Problem
Which lines in the entries below contain the word "bare"? Keep only those lines and copy each one in full.
------------------------------------------------------------
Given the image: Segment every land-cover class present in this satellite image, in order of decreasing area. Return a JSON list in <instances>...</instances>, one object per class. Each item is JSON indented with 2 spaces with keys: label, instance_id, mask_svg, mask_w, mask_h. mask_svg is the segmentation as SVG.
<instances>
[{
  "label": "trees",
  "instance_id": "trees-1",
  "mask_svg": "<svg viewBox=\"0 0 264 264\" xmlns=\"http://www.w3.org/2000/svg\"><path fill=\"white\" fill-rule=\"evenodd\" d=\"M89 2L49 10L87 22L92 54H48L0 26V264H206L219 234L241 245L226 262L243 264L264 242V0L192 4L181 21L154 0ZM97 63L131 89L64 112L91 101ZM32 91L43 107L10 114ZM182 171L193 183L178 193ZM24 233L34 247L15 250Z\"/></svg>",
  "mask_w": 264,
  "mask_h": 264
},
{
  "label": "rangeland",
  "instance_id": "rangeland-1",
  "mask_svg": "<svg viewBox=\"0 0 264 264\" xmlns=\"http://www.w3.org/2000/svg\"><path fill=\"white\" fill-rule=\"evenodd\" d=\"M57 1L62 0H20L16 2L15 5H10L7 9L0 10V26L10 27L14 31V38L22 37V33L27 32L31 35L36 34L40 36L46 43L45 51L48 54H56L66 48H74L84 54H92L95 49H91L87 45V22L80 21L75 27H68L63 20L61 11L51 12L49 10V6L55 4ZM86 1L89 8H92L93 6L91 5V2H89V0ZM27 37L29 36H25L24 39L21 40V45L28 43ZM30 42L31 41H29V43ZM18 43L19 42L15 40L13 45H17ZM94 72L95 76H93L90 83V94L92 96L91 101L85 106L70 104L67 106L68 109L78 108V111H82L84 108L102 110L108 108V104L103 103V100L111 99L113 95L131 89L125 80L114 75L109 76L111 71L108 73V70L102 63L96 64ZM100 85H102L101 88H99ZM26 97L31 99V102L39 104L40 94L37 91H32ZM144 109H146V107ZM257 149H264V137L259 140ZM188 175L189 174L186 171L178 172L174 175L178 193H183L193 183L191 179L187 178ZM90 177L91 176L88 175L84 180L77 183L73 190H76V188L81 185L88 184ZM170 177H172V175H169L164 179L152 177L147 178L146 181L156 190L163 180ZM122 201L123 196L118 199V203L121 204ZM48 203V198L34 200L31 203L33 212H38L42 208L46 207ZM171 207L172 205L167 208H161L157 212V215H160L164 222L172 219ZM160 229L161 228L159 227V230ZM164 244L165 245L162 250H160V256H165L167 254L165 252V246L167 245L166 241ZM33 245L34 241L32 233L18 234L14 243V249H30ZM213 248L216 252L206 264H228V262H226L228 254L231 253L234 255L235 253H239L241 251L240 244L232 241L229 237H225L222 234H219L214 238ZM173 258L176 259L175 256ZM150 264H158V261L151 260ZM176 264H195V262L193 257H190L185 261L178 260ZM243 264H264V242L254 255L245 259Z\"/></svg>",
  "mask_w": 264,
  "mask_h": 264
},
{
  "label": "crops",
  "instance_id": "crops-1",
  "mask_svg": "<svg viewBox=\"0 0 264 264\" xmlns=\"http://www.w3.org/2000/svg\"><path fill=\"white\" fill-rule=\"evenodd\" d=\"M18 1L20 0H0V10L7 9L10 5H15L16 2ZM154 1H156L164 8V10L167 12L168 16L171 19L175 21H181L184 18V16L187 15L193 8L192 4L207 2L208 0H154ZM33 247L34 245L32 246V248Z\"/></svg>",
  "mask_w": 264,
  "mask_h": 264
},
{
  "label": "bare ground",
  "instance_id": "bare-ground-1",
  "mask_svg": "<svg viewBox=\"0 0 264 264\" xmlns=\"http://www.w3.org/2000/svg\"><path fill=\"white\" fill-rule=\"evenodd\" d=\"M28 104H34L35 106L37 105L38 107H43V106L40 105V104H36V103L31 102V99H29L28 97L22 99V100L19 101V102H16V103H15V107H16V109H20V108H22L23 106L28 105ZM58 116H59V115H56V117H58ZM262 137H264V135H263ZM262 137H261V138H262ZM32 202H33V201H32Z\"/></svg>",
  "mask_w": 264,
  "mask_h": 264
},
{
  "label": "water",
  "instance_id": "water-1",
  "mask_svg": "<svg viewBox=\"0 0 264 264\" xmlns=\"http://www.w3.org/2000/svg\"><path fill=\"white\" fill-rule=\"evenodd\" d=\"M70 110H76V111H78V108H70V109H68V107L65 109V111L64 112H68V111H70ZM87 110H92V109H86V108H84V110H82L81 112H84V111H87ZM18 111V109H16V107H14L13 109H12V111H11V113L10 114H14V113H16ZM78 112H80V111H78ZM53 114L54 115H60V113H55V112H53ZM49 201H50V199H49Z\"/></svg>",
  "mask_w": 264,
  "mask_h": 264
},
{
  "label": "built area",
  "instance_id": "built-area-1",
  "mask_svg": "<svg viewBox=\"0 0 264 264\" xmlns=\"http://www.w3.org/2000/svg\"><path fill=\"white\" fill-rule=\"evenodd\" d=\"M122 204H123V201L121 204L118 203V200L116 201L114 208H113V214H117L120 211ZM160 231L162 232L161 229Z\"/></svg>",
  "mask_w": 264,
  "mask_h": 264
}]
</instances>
------------------------------------------------------------
Written response
  "label": "bare ground",
  "instance_id": "bare-ground-1",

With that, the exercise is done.